I hadn’t returned home until ten o’clock. It was mostly due to not knowing the bus routes and schedules and having to take several different ones before walking two and a quarter miles in uncomfortable shoes to get home. The fact that he’d had someone search for me and maybe tailing me around town convinced me to take my time in responding.

Thirty minutes later, I sent Elias a text simply stating I was going to bed and would see him tomorrow. I held onto my phone for a few minutes, waiting for a response that never came.

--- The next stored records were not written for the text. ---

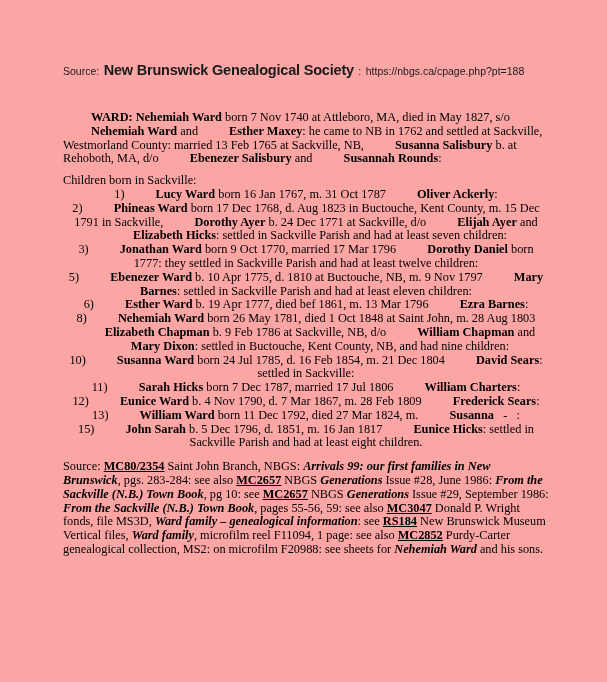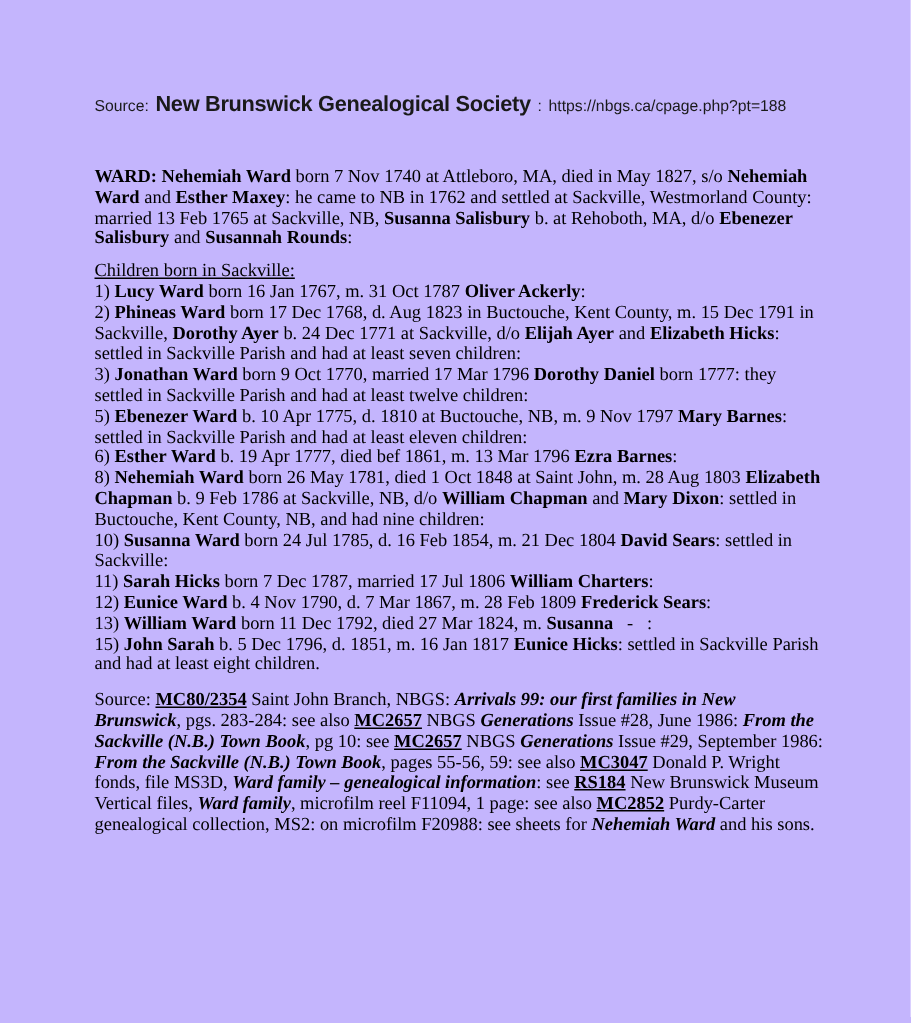--- a/index.html
+++ b/index.html
@@ -8,21 +8,21 @@
     background: #ffffff;
     width: 607px;
     height: 682px;
     overflow: hidden;
   }
   .page {
     box-sizing: border-box;
     width: 607px;
     height: 682px;
     padding: 60px 58px 0 63px;
-    background: #c4b5fd;
+    background: #fca5a5;
     color: #000000;
   }
   
   .source-header {
     font-family: "Liberation Sans", sans-serif;
     line-height: 20px;
     white-space: nowrap;
     color: #1a1a1a;
   }
   .sh-label { font-size: 10.5px; }
@@ -31,26 +31,26 @@
   .sh-url   { font-size: 10.5px; color: #1a1a1a; text-decoration: none; }
   
   .para, .child-entry, .intro {
     font-family: "Liberation Serif", serif;
     font-size: 12.3px;
     line-height: 13.8px;
     color: #000000;
     margin: 0;
   }
   .main-para { margin-top: 30px; }
-  .intro { margin-top: 8px; text-decoration: underline; }
-  .children-list { margin: 0; }
+  .intro { margin-top: 8px; }
+  .children-list { margin: 0; text-align: center; }
   .footer-para { margin-top: 10px; }
   
   .run-r  { font-weight: normal; }
-  .run-b  { font-weight: bold; }
+  .run-b  { font-weight: bold; margin-left: 28px; }
   .run-bi { font-weight: bold; font-style: italic; }
   .run-bu { font-weight: bold; text-decoration: underline; }
 </style>
 </head>
 <body>
 
 <div class="page">
 
   <div class="source-header">
     <span class="sh-label">Source:</span>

Startling me, a loud horn resounded outside. I slipped out of bed and stepped into my sneakers before leaving the house through the French doors in my room. I strolled down the walkway that surrounded the perimeter of the house, heading toward the front walk. Cold rain pelted my body, cooling me down.

I expected to catch a glimpse of Elias in the driveway, but was instead faced with Jaco who barked at me, “Get in the back.”
 

“I’m not—”

“If you know what’s good for you”—he snarled, pointing a thick finger in my direction—“you’ll get in the goddamn car.”

His shout made me cringe and served as an incentive to obey. Like a wayward child, browbeaten into submission, I bowed my head, slid my sneaker adorned feet down the driveway, and got in the back of the car.

THE “HOUSEKEEPER”—I didn’t know Elias had—greeted Jaco and me at the front door. The rage of jealousy was put out before it had a chance to begin. The overly friendly greeting she gave Jaco, led me to believe the two might’ve been an item.
 

She guided me to the rear of the house—as though I needed the direction. In the game room, Elias sat on a stool at the back of the room while holding a glass tumbler. The look on his face indicated he was far from entertained with the sight of his comrades—who looked to be a good start for a well-dressed criminal organization—playing pool.
 

Elias’s housekeeper captured my attention the most, mainly due to the way she was dressed. She was wearing a ruffled apron with only a pair of G-string panties underneath. Her face was heavily made up and her chip-free manicure indicated she hadn’t done anything resembling housework.

She winked at Elias and he winked back at her, telling her, “Thank you,” in a tone I’d only witnessed him use on me.